## Required work
When a line in the data below includes "evenodd", pick it out and copy it.

Saved data entries
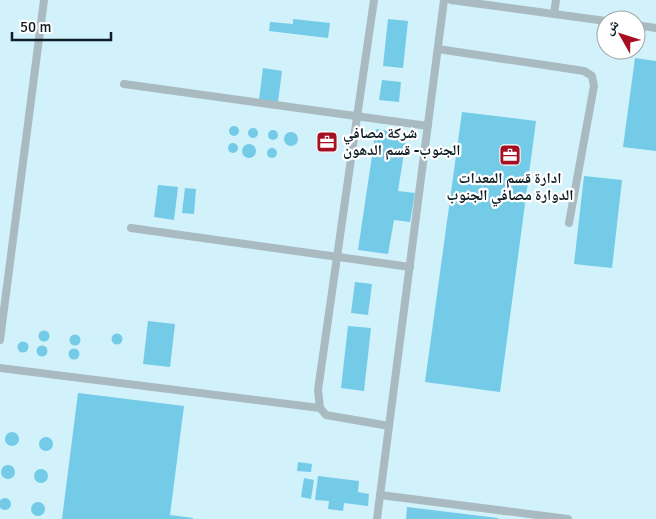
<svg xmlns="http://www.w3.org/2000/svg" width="656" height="519" font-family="Signika,'Noto Naskh Arabic',sans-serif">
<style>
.built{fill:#d1f1fb;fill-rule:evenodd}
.building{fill:#73cbe7}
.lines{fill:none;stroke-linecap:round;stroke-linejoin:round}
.lane{stroke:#a9bbc1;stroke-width:8}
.labels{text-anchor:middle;stroke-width:4.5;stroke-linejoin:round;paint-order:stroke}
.poi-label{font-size:15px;font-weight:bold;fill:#0e1e24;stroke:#fff;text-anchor:start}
</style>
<rect width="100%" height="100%" fill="#e8f9ff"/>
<path class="built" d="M0 0H656V519H0ZM606 20H636V50H606Z"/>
<g class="building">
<path d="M293 19 330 23 328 38 269 31 270 22 293 24Z"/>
<path d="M388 19 408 21 403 68 383 66Z"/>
<path d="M635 58 656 61V151L623 147Z"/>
<path d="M263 68 282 71 278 102 259 100Z"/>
<path d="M382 80 401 82 399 102 379 100Z"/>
<path d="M462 112 536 121 500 392 425 382Z"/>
<circle cx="234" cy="131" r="5"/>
<circle cx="253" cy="133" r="5"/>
<path d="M376 129 407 134 398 191 415 193 410 222 394 220 388 254 358 250Z"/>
<circle cx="273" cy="135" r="5"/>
<circle cx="291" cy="139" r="7"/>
<circle cx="233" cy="148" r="5"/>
<circle cx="249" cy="151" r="7"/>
<circle cx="272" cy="153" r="5"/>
<path d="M584 176 622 180 612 268 574 264Z"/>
<path d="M158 185 178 187 174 220 154 217Z"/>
<path d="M185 188 196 189 194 214 182 213Z"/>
<path d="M355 282 372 284 368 315 351 313Z"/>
<path d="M148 321 175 324 170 367 143 364Z"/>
<path d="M348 326 371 328 364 391 341 388Z"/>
<circle cx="44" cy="336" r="5.5"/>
<circle cx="117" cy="339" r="5.5"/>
<circle cx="75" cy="340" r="5.5"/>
<circle cx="23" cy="347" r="5.5"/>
<circle cx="42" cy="351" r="5.5"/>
<circle cx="74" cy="354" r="5.5"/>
<path d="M78 393 184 406 170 515 193 518V519H62Z"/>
<circle cx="12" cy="439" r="7"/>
<circle cx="46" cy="444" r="7"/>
<path d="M298 462 312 464 311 472 297 471Z"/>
<circle cx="8" cy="472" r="7"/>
<circle cx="41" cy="476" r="7"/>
<path d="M318 476 359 481 358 492 369 494 368 506 344 503 343 511 328 509 329 501 315 500Z"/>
<path d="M304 478 314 480 311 499 301 497Z"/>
<circle cx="5" cy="504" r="6"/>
<circle cx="38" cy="509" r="7"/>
<path d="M407 507 498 518V519H406Z"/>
</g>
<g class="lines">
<g class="lane">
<path d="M374 0 357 117 318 390 320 408 326 415 389 426"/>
<path d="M451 0 606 21"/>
<path d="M554 14 556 0"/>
<path d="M636 25 656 28"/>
<path d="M438 49 584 71 592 76 594 86 569 223"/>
<path d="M124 84 428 126"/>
<path d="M131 228 410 267"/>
<path d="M0 340 44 0"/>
<path d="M0 368 320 408"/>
<path d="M380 495 568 519"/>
<path d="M377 519 444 0"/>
</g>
</g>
<defs>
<g id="office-square" transform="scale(1.125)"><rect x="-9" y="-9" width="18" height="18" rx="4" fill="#a60e22" stroke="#fff"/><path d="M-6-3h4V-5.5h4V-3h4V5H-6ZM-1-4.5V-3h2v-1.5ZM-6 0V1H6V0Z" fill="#fff"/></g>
</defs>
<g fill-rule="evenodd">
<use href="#office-square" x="327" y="142"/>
<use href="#office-square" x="510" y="155"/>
</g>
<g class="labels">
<g class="poi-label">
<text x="343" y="138">شركة مصافي<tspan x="343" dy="17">الجنوب- قسم الدهون</tspan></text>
<text x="510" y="183" text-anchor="middle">ادارة قسم المعدات<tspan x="510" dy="17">الدوارة مصافي الجنوب</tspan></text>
</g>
</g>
<g transform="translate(621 35) rotate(309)"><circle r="24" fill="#ffffff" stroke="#9fa5a7"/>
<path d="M0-4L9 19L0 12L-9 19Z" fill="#a60e22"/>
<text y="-8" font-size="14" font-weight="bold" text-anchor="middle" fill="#0e1e24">ش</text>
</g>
<path d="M12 32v8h99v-8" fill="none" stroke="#0e1e24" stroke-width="2.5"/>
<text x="20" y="32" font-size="15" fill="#0e1e24" stroke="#ffffff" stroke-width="4" paint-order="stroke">50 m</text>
</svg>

## Reply
.built{fill:#d1f1fb;fill-rule:evenodd}
<g fill-rule="evenodd">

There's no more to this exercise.